According to the report, the Marshall Islands economy is “extremely dependent on foreign aid,” citing constant climate change and natural disasters as causes. But the existence of a single bank, the Bank of the Marshall Islands (BMI) is highlighted by the IMF as the most significant vulnerability associated with the Sovereign (SOV) cryptocurrency.

In the “Protecting Financial Stability” section of the report, the IMF delves into the risks of issuing a decentralized digital currency. It points out that a foreign private company, Neema, an Israeli company, with limited experience in the financial sector will be in charge of the Initial Coin Offering (ICO) totaling 24 million SOV, and that it will receive half of this. This dual character of issuer and investor is risky, according to the IMF.

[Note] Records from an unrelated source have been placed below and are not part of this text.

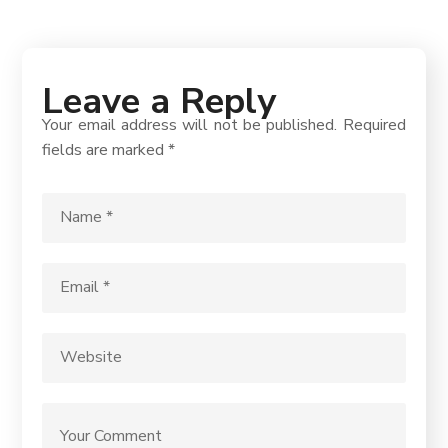
Leave a Reply
Your email address will not be published.
Required
fields are marked
*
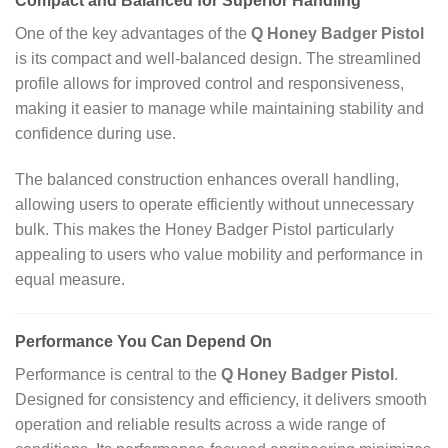
Compact and Balanced for Superior Handling
One of the key advantages of the
Q Honey Badger Pistol
is its compact and well‑balanced design. The streamlined
profile allows for improved control and responsiveness,
making it easier to manage while maintaining stability and
confidence during use.
The balanced construction enhances overall handling,
allowing users to operate efficiently without unnecessary
bulk. This makes the Honey Badger Pistol particularly
appealing to users who value mobility and performance in
equal measure.
Performance You Can Depend On
Performance is central to the
Q Honey Badger Pistol
.
Designed for consistency and efficiency, it delivers smooth
operation and reliable results across a wide range of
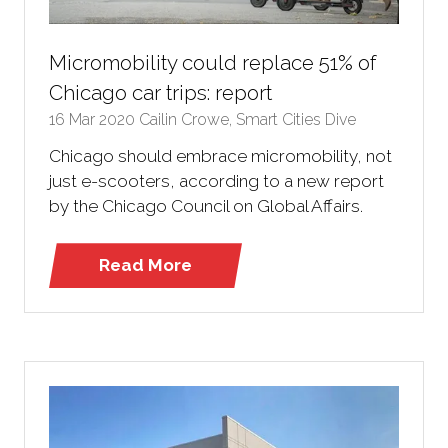
Micromobility could replace 51% of
Chicago car trips: report
16 Mar 2020
Cailin Crowe, Smart Cities Dive
Chicago should embrace micromobility, not
just e-scooters, according to a new report
by the Chicago Council on Global Affairs.
Read More
(opens
in
a
new
tab)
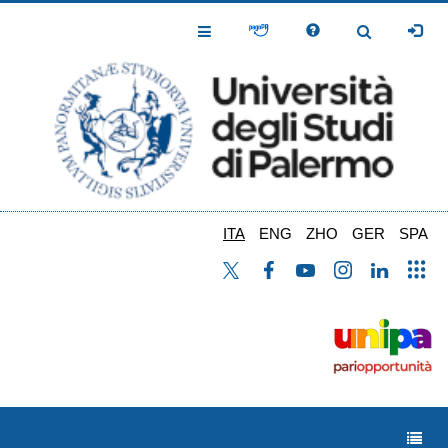
Salta
al
Toggle
Toggle
contenuto
Navigation
Navigation
principale
ITA
ENG
ZHO
GER
SPA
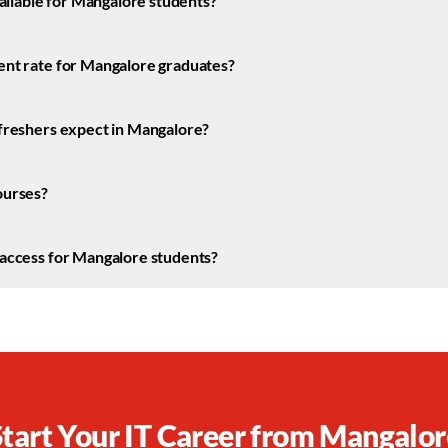
available for Mangalore students?
ent rate for Mangalore graduates?
 freshers expect in Mangalore?
ourses?
 access for Mangalore students?
Start Your IT Career from
Mangalor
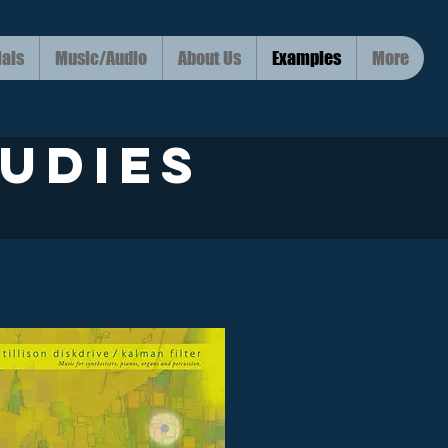
ials
Music/Audio
About Us
Examples
More
udies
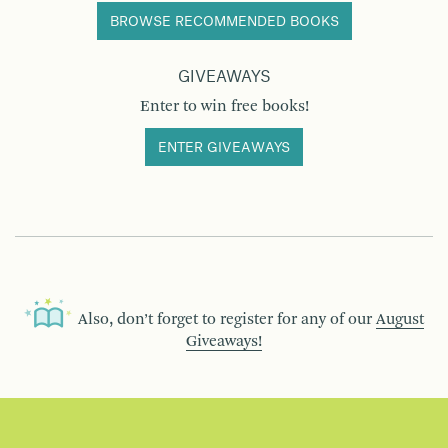
BROWSE RECOMMENDED BOOKS
GIVEAWAYS
Enter to win free books!
ENTER GIVEAWAYS
Also, don’t forget to register for any of our
August
Giveaways!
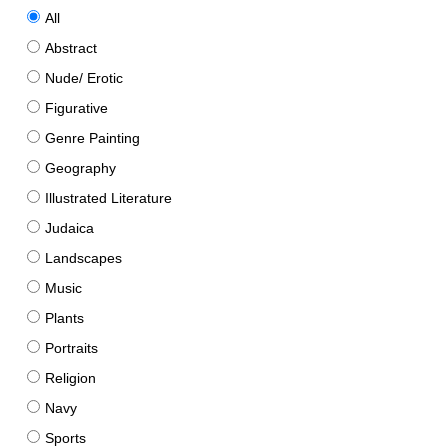
All
Abstract
Nude/ Erotic
Figurative
Genre Painting
Geography
Illustrated Literature
Judaica
Landscapes
Music
Plants
Portraits
Religion
Navy
Sports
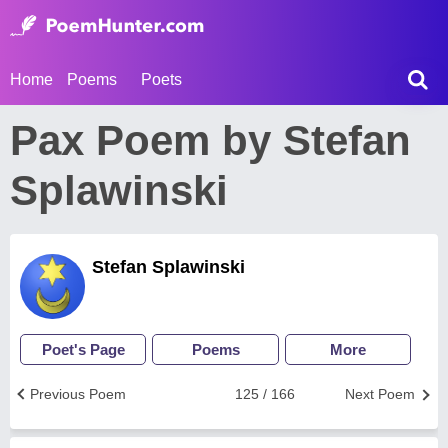
Home
Poems
Poets
Pax Poem by Stefan
Splawinski
Stefan Splawinski
Poet's Page
Poems
More
Previous Poem
125 / 166
Next Poem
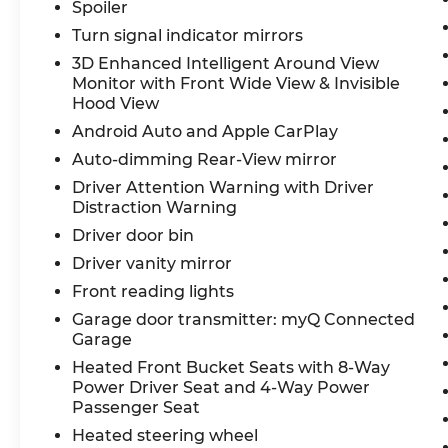
141. We are proud to be a part of Missouri's
Spoiler
#1 Automotive Group, that has been
Turn signal indicator mirrors
serving St. Louis customers for over 44
3D Enhanced Intelligent Around View
years. We are sure to have the perfect
Monitor with Front Wide View & Invisible
pre-owned car or truck at our dealership.
Hood View
No other dealers in St Louis or St Charles
Android Auto and Apple CarPlay
County can match our standards and
Auto-dimming Rear-View mirror
pricing.
Driver Attention Warning with Driver
Distraction Warning
Driver door bin
Driver vanity mirror
Front reading lights
Garage door transmitter: myQ Connected
Garage
Heated Front Bucket Seats with 8-Way
Power Driver Seat and 4-Way Power
Passenger Seat
Heated steering wheel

The monetary fund points out that the issuance of the Marshall Islands national cryptocurrency, the Sovereign (SOV), unless strong anti-money laundering measures and anti-terrorist financing guidelines (AML/CFT) are implemented, “will increase the already high risks of losing the last correspondent bank relationship linked to the US dollar.”

The distribution of 10% of the SOV total amount to the population, planned after the ICO, is seen by the IMF as a source of monetary instability. Since it is legal tender, according to the IMF, this monetary issuance can be harmful to the government itself and to the banks, if it is used, for example, to pay taxes and debts.